On the flip side, when someone they’re interested in likes them back, depressed people feel relatively better—but only momentarily.

Further research could lead to a better understanding of how to boost the opioid response in people who are depressed to reduce the exaggerated effect of social stress, and to increase the benefits of positive social interactions, researchers say.

“Every day we experience positive and negative social interactions. Our findings suggest that a depressed person’s ability to regulate emotions during these interactions is compromised, potentially because of an altered opioid system,” says lead author David Hsu, formerly of University of Michigan and now at Stony Brook University.

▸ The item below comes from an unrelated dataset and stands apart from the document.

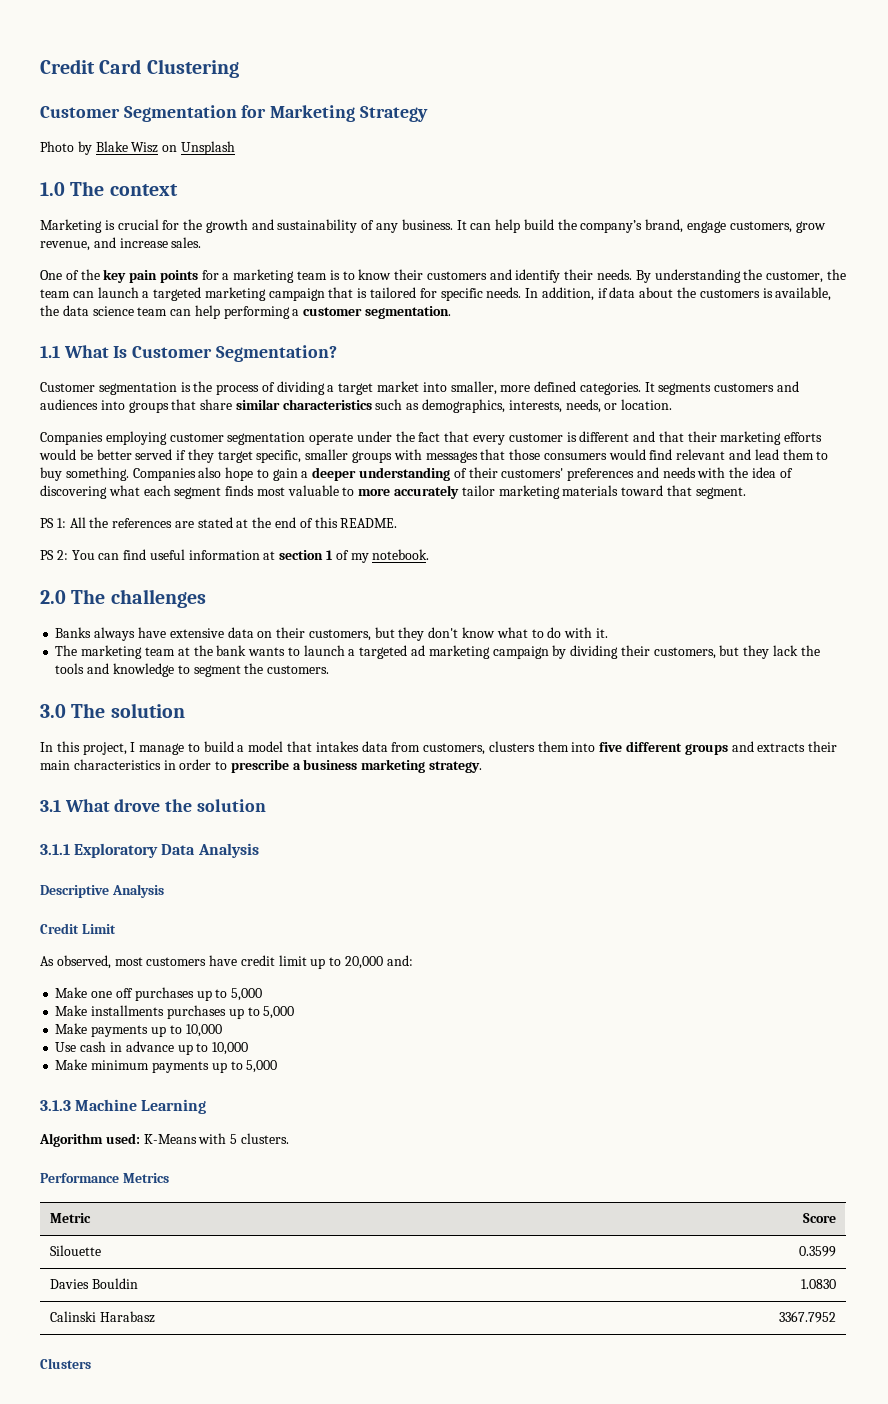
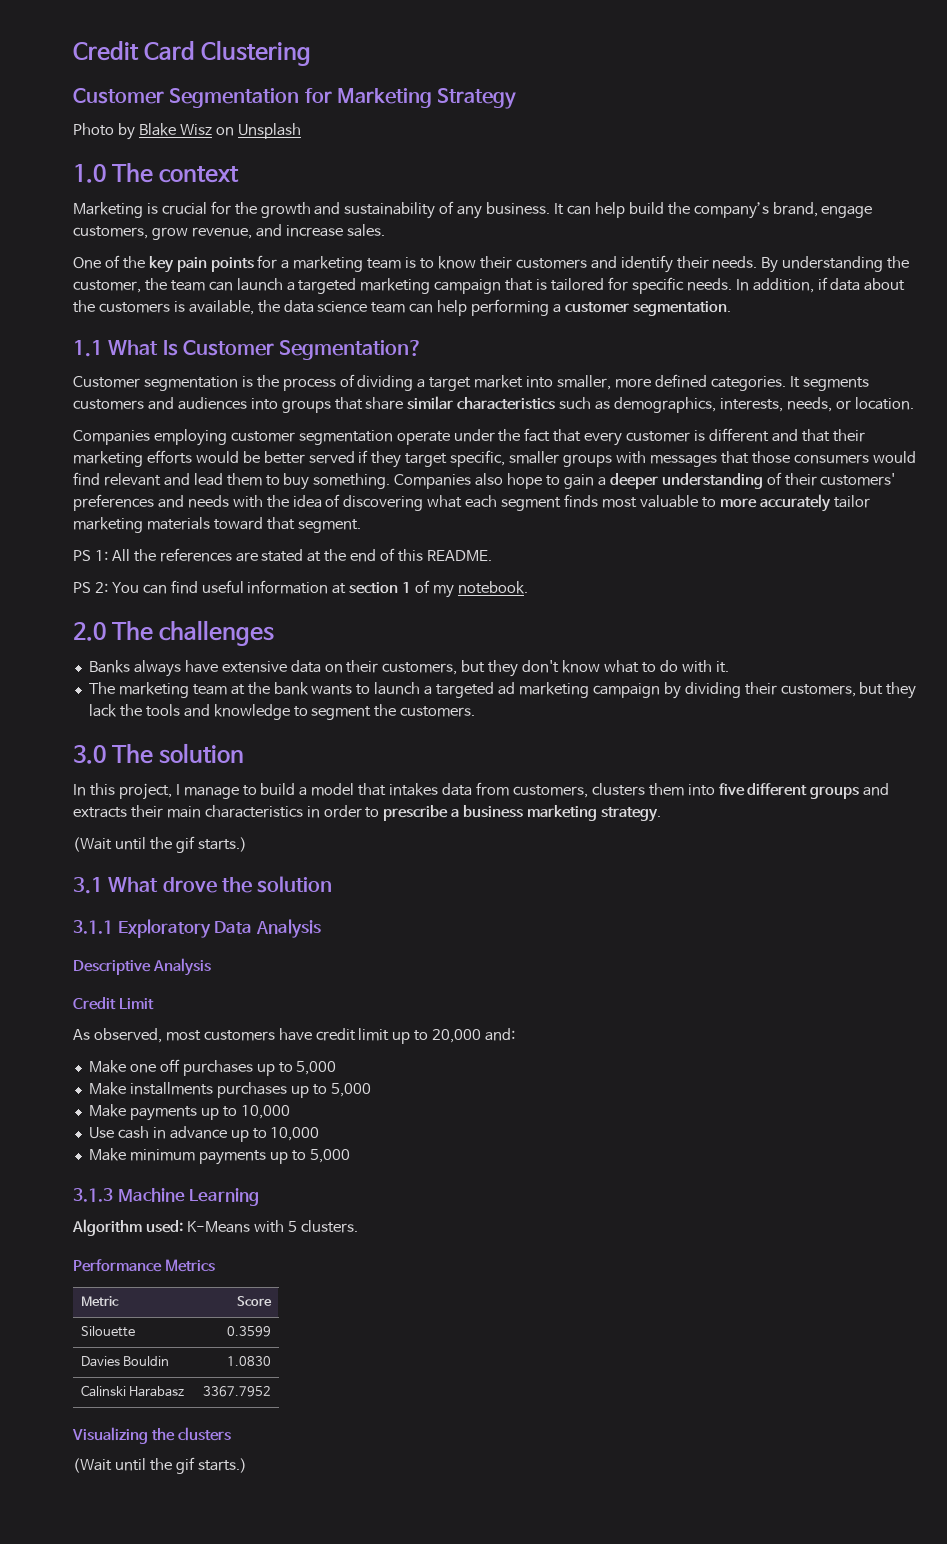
(483, 767) none -> [73,836,247,853] // (Wait until the gif starts.)
[40,1358,91,1369] Clusters -> [72,1427,231,1444] [73,1457,247,1474] Visualizing the clusters // (Wait until the gif starts.)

“This may be one reason for depression’s tendency to linger or return, especially in a negative social environment.

“This builds on our growing understanding that the brain’s opioid system may help an individual feel better after negative social interactions, and sustain good feelings after positive social interactions.”

New medication targets

For the study, researchers focused on the mu-opioid receptor system in the brain—the same system that has been studied in relation to response to physical pain. During physical pain, the brain releases opioids to dampen pain signals.

The new work, published in Molecular Psychiatry, shows that this same system is associated with an individual’s ability to withstand social stress—and to positively respond to positive social interactions.

“Social stressors are important factors that precipitate or worsen illnesses such as depression, anxiety, and other neuropsychiatric conditions,” says senior author Jon-Kar Zubieta, research professor of depression at University of Michigan. “This study examined mechanisms that are involved in the suppression of those stress responses.

“The findings suggest novel potential targets for medication development that directly or indirectly target these circuits, and biological factors that affect variation between individuals in recovery from this otherwise chronic and disabling illness.”

Rejection and acceptance

The new findings have already prompted the team to plan follow-up studies to test individuals who are more sensitive to social stress and vulnerable to disorders such as social anxiety and depression, and to test ways of boosting the opioid response.

“Of course, everyone responds differently to their social environment,” says Hsu. “To help us understand who is most affected by social stressors, we’re planning to investigate the influence of genes, personality, and the environment on the brain’s ability to release opioids during rejection and acceptance.”

The research used an imaging technique called positron emission tomography, or PET. The depressed people in the study all met criteria for major depressive disorder, and none was taking medication for their condition.

Before having their brains scanned, the 17 depressed participants and 18 similar but non-depressed participants each viewed photos and profiles of hundreds of other adults. Each person selected profiles of people they were most interested in romantically—similar to online dating.

Participants were informed ahead of time that the “dating” profiles were not real.

Short-lived happiness

During the brain scan, participants were informed that the individuals they found attractive and interesting were not interested in them. PET scans made during these moments of rejection showed both the amount and location of opioid release, measured by looking at the availability of mu-opioid receptors on brain cells.

The depressed individuals showed reduced opioid release in brain regions regulating stress, mood, and motivation.

During social acceptance when participants were informed that people liked them back, both depressed and non-depressed individuals reported feeling happy and accepted. This surprised the researchers, because depression’s symptoms often include a dulled response to positive events that should be enjoyable.

However, the positive feeling in the depressed individuals disappeared quickly after the period of social acceptance had ended, and may be related to altered opioid responses.

Only non-depressed people went on to report feeling motivated to connect socially with other people. That feeling was accompanied by the release of opioids in a brain area called the nucleus accumbens—a structure involved in reward and positive emotions.


Even though the participants were aware that the online profiles weren’t real—and neither was the rejection or acceptance, the simulated dating scenario was enough to cause both an emotional and opioid response.

Before the end of the visit, staff gave depressed participants information on treatment resources.

“We enrolled almost all of these subjects in a subsequent treatment study—which allows us to capture additional information about how these opioid changes to acceptance and rejection may relate to success or failure of our standard treatments” says study co-investigator Scott Langenecker, formerly at University of Michigan and now at the University of Illinois at Chicago.

“We expect work of this type to highlight different subtypes of depression, where distinct brain systems may be affected in different ways, requiring us to measure and target these networks by developing new and innovative treatments.”